━━━ Extract to read ━━━

Colbert mocked Miller mercilessly. Recalling the promise “to go on any show, anywhere, anytime and repeat it and say the president of the United States is correct one hundred percent,” the late-night comic invited the Trump apologist he referred to as “young Gargamel” to appear on his CBS show with a promise that “if you don’t show up, I’m going to call you a liar. And if you do show up, I’m going to call you a liar to your face.”

  There is a favorite fantasy about White House work that goes something like this: just when a presidential administration seems to have crashed and burned, a young aide, fresh-faced and idealistic, untainted by the cynicism of Washington, more in touch with the country than the old-timers who have the president’s ear, steps up and saves the day. It is a fantasy grounded in a little bit of reality and a lot of West Wing episodes. But when Stephen Miller stepped up, he did the opposite, revealing, as Joe Scarborough reflected during that Monday morning autopsy, that the crisis was severe. “Oh. My. God,” marveled Scarborough. “It’s much worse than I ever thought.”

  By just about any measure, Miller is the “much worse than I ever thought” Trumpkin, a true believer who says he was inspired to embrace conservatism by reading one of those hysterical ­Constitution-warping screeds by longtime National Rifle Association CEO Wayne LaPierre—Guns, Crime and Freedom—that even National Rifle Association members know to take with a grain of salt. (Miller didn’t. He famously showed up at a freshman mixer in college and announced: “My name is Stephen Miller, I am from Los Angeles, and I like guns.”)

  At Santa Monica High School, Miller literally pestered Mexican American students with demands that they work on their English and, as the Los Angeles Times recounted, “bemoaned the school’s Spanish-language announcements, the colorful festivals of minority cultures, and the decline, as he saw it, of a more traditional version of American education.” His pro–Iraq invasion column for the school paper was titled “A Time to Kill.” (Sample section: “We have all heard about how peaceful and benign the Islamic religion is, but no matter how many times you say that, it cannot change the fact that millions of radical Muslims would celebrate your death for the simple reason that you are Christian, Jewish or American.”)

  Miller showed up at school board meetings to criticize programs that served immigrants and delivered a speech that asked why students had to pick up their trash when janitors were paid to do the job. Miller says he “resolved to challenge the campus indoctrination machine,” echoing the combative critique of David Horowitz, the right-wing critic of “political correctness” and “campus radicals.”

━━━

Exercise instructions:
a: In the passage on Stephen Miller, what was the title of his pro–Iraq invasion column for the school paper?
b: Continue the passage on Stephen Miller from its last sentence.
The items that come next are not needed for any of this work.

━━━ Excerpted records ━━━

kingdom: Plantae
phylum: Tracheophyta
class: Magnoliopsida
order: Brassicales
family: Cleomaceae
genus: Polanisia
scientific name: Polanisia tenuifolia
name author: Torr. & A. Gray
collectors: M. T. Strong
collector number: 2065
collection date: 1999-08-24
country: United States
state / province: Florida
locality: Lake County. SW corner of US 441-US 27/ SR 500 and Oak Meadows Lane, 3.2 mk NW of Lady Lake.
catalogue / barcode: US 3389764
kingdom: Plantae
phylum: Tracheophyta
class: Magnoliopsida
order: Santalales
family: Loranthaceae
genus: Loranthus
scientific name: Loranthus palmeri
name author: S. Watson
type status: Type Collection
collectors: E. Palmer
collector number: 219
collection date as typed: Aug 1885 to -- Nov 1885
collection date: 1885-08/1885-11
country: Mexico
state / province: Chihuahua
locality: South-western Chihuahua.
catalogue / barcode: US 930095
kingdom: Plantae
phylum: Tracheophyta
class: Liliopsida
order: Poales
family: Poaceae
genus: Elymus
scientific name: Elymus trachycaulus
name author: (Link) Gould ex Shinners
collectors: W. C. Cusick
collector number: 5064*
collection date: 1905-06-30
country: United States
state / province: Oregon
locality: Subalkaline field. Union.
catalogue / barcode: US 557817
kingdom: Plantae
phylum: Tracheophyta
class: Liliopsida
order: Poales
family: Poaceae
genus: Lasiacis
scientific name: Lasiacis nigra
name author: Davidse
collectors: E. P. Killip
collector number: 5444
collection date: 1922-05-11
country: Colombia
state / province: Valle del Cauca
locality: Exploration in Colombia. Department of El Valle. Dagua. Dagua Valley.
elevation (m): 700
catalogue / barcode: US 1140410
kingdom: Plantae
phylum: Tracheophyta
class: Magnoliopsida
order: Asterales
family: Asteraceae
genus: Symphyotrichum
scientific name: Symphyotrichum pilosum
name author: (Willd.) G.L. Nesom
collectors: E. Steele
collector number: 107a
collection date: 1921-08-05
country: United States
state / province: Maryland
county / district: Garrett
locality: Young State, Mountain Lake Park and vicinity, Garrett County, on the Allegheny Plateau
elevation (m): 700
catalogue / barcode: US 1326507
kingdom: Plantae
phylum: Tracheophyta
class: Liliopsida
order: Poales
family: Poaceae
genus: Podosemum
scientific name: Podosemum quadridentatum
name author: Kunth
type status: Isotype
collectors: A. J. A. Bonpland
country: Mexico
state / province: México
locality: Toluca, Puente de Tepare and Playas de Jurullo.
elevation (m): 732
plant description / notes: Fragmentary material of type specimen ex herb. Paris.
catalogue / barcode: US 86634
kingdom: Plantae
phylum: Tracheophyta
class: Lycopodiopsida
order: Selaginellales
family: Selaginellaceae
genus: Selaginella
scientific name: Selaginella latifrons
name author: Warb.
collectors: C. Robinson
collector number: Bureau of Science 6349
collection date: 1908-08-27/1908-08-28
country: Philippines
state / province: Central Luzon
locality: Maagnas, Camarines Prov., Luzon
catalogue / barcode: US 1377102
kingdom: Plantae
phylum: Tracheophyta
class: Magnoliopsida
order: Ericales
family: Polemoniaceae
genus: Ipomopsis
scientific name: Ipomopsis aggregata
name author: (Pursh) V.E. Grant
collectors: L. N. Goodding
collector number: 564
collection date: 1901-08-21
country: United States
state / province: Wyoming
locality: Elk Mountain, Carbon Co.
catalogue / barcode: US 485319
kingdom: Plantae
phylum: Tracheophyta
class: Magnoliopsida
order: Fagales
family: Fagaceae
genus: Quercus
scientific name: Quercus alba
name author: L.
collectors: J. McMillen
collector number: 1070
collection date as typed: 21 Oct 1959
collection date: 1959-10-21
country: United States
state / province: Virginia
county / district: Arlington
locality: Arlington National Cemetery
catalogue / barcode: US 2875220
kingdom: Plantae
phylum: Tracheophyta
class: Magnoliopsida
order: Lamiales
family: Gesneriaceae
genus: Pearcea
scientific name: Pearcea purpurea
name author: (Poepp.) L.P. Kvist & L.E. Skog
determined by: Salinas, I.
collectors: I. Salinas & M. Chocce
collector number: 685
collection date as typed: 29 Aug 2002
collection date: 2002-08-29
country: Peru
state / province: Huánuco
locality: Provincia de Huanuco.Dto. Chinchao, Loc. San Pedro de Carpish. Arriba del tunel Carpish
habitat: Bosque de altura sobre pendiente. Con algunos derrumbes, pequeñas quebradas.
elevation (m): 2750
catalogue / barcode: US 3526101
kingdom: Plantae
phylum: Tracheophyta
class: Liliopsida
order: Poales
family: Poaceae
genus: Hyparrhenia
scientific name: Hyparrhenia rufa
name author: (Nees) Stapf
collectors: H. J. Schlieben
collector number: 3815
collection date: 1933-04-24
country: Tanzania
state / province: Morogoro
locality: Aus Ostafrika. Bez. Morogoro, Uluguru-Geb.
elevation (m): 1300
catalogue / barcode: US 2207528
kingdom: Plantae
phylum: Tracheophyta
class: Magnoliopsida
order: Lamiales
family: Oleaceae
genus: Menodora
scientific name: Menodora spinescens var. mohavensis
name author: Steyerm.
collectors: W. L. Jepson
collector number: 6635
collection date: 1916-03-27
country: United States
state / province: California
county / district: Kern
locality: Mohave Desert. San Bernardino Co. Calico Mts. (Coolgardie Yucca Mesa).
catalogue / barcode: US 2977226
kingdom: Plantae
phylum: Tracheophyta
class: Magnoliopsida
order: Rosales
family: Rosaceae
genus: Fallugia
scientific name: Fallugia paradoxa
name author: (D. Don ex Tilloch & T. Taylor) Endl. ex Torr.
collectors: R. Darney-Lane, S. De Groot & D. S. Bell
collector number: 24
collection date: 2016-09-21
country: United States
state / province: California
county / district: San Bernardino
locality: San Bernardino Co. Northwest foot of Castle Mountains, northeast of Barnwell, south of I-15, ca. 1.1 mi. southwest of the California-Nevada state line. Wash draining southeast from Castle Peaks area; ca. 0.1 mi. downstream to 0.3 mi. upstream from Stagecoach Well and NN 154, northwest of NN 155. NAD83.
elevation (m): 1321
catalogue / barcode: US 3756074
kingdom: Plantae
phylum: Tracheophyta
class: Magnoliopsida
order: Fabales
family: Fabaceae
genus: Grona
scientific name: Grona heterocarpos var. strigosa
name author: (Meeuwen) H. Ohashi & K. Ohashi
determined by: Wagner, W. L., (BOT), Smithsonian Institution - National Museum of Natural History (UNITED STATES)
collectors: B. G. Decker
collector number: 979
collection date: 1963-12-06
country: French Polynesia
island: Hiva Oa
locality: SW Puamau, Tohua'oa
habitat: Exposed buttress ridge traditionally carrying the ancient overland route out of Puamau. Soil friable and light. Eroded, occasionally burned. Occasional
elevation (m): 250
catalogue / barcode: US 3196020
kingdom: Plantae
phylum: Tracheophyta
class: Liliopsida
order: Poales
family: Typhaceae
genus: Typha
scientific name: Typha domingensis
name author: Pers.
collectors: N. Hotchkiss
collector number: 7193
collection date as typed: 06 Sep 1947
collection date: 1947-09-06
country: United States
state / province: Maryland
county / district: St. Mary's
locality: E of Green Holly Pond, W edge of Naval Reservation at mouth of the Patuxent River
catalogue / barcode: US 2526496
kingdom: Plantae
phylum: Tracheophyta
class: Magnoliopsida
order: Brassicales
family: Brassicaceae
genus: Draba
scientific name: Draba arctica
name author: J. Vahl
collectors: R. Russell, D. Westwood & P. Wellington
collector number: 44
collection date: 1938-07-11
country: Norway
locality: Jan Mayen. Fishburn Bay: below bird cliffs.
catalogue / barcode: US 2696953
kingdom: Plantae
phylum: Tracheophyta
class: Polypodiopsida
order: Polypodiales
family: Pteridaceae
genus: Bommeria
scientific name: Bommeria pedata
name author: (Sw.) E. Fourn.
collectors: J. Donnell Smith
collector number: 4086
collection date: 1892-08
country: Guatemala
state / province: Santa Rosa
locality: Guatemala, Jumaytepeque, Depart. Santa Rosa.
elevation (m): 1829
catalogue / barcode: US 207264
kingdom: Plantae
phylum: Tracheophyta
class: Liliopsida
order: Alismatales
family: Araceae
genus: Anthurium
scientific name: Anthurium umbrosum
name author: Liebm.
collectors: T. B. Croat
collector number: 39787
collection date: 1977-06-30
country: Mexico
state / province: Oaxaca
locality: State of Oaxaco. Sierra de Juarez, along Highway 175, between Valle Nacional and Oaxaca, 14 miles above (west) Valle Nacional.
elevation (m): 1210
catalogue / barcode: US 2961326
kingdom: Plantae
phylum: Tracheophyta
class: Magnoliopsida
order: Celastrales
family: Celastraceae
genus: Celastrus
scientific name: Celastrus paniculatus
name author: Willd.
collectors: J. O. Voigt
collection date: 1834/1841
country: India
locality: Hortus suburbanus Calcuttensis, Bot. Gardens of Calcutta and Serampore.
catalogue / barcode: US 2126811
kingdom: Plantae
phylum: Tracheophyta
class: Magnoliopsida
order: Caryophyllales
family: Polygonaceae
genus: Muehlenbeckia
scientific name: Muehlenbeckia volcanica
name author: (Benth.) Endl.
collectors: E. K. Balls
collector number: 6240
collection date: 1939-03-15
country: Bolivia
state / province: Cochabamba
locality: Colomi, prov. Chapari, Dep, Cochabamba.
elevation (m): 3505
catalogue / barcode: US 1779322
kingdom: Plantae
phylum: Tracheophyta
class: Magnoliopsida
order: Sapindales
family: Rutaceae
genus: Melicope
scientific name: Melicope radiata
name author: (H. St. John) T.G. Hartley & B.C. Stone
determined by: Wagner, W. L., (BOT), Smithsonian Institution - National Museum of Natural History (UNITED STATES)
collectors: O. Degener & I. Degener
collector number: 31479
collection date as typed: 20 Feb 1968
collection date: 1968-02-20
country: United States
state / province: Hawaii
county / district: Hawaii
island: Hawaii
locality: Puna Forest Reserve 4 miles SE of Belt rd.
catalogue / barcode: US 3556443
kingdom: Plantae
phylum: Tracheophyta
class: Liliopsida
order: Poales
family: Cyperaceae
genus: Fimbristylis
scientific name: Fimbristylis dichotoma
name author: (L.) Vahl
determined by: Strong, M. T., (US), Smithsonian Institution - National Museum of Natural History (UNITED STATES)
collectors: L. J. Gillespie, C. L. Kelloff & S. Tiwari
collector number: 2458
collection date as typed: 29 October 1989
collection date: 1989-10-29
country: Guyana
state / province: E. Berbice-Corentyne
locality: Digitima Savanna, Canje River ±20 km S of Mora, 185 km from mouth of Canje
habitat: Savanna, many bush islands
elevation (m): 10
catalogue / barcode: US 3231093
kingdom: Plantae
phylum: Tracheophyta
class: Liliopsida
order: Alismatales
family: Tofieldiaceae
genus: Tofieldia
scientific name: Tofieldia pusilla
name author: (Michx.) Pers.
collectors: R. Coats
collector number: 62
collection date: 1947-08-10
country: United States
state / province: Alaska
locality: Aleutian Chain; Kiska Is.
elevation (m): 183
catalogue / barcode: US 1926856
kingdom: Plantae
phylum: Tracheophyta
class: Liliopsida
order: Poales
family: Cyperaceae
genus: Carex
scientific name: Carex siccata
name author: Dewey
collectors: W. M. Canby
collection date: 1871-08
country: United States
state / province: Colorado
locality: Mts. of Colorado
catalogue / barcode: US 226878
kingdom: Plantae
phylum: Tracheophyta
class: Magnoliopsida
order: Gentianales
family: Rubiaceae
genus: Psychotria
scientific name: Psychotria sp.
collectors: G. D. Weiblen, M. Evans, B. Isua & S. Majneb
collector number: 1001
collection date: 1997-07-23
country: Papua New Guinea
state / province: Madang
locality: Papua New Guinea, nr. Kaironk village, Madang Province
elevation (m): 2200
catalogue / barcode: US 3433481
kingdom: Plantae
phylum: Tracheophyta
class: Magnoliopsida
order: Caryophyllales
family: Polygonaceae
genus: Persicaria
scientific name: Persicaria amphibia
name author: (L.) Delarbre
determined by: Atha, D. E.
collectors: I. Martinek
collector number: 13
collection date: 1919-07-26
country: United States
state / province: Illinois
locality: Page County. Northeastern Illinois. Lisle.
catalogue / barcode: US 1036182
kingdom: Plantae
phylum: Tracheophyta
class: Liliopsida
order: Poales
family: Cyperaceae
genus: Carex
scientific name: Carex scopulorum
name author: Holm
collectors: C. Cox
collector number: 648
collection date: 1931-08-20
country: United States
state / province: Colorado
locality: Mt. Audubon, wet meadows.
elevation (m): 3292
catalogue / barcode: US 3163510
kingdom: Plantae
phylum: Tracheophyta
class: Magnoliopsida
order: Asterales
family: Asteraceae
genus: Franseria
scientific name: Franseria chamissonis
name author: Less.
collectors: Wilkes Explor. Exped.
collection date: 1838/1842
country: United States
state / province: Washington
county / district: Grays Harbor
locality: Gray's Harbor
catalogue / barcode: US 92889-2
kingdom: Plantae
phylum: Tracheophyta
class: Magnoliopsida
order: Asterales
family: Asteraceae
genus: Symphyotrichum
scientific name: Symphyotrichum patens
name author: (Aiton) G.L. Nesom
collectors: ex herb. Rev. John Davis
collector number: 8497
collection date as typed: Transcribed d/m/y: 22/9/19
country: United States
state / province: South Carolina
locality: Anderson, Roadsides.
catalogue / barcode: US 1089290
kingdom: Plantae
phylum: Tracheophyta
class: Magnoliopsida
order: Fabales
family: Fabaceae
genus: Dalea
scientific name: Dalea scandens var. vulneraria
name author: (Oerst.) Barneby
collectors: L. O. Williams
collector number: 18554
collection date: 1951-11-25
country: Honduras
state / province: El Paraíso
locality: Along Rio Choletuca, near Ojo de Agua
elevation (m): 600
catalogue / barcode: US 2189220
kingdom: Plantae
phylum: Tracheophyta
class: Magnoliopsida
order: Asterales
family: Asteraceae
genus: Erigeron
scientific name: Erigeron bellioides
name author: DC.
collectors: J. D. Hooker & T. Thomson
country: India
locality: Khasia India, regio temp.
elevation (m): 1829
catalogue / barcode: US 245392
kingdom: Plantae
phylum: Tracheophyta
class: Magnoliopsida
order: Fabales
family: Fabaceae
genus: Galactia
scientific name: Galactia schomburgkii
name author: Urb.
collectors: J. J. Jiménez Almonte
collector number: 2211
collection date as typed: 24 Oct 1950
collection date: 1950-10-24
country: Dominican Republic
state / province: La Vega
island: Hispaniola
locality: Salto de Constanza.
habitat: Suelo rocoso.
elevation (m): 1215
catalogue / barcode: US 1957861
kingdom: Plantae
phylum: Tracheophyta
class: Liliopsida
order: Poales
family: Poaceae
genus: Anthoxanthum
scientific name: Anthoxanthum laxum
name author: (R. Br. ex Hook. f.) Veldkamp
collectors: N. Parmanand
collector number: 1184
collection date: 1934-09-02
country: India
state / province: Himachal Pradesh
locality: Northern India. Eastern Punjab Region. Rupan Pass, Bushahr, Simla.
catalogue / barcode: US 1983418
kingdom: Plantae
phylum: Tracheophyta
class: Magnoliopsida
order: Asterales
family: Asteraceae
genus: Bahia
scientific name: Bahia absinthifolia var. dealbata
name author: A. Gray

━━━

Task-by-task results:
a: It was titled "A Time to Kill."

b:
  Miller preached Horowitz’s doctrines at Duke University, where he headed the campus chapter of his mentor’s Students for Academic Freedom group, griped about liberal professors and appeared on national television programs to amplify those complaints. He got to know white nationalist Richard Spencer, then a Duke graduate student, through the Duke Conservative Union. Miller formed the Terrorism Awareness Project to make “students aware of the Islamic jihad and the terrorist threat, and to mobilize support for the defense of America and the civilization of the West” with events like Islamo-Fascism Awareness Week. He even found time to write a campus column that offered insights like this one: “[The] pay gap has virtually nothing to do with gender discrimination. Sorry, feminists. Hate to break this good news to you.”

  “He’s the most sanctimonious student I think I ever encountered,” John Burness, Duke’s former senior vice president of public affairs and government relations, told the Charlotte Observer. “He seemed to be absolutely sure of his own views and the correctness of them, and seemed to assume that if you were in disagreement with him, there was something malevolent or stupid about your thinking.” Burness termed Miller “incredibly intolerant.”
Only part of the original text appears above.